Fenomenologia del calzino corto (che non ho)
Mi ricordo della raccomandazione che i miei genitori facevano spesso a mia sorella negli anni della nostra prima adolescenza: “controlla la coda di David, ha sempre la camicia fuori dai pantaloni”.
Avvertimento inutile: ho continuato a girare per anni con la coda, non attribuendo in verità alcun nesso tra questo particolare e lo scarsissimo successo che ho avuto con le ragazze fino ai 16 anni, sempre ammesso che un nesso sia esistito.
Quarant’anni dopo non sono cambiato, resto il solito trasandato, anche se il mio guardaroba è vertiginosamente migliorato grazie soprattutto alla presenza delle tre donne che ho in casa.
Non porto mai la cravatta (tranne che in rarissime occasioni, quando sono in pratica costretto), anzi non la porto da almeno una decina di anni e non esiste una vera spiegazione al mio stop, cioè non c’è niente di “sociale” in tutto questo, semplicemente non mi piace più.

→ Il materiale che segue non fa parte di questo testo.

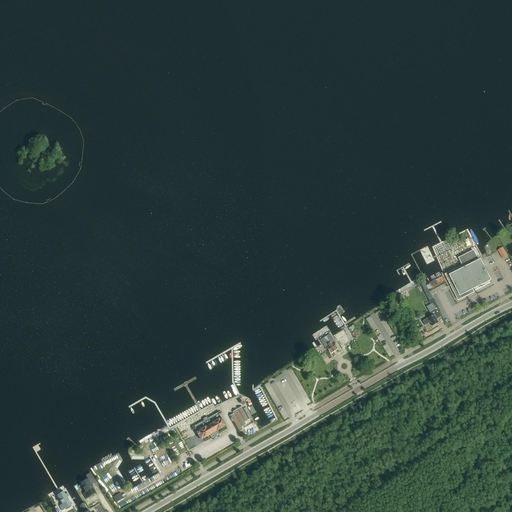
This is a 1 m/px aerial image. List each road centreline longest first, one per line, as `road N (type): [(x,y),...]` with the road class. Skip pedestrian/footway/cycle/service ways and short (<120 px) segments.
road 1 (secondary): [(149,511),(511,304)]
road 2 (track): [(113,468),(126,498),(201,454)]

Ci sono dei momenti in cui ho delle folgorazioni del tipo: certo mi piacerebbe essere sempre in punto e virgola come x o come y e me lo potrei pure permettere, ma sono attimi di follia, che come arrivano passano e così torno al mio stile, che può piacere o meno senza che questo turbi i miei pensieri.
Una cosa però tengo a dirla: non ho nel mio guardaroba ne’ calzini corti ne’ calzini bianchi, li sopporto meno della cravatta e l’immagine molto particolare di ieri con Anderson e Mencucci è legata solo al mio agitarmi, nonostante il calcolo che non se ne va.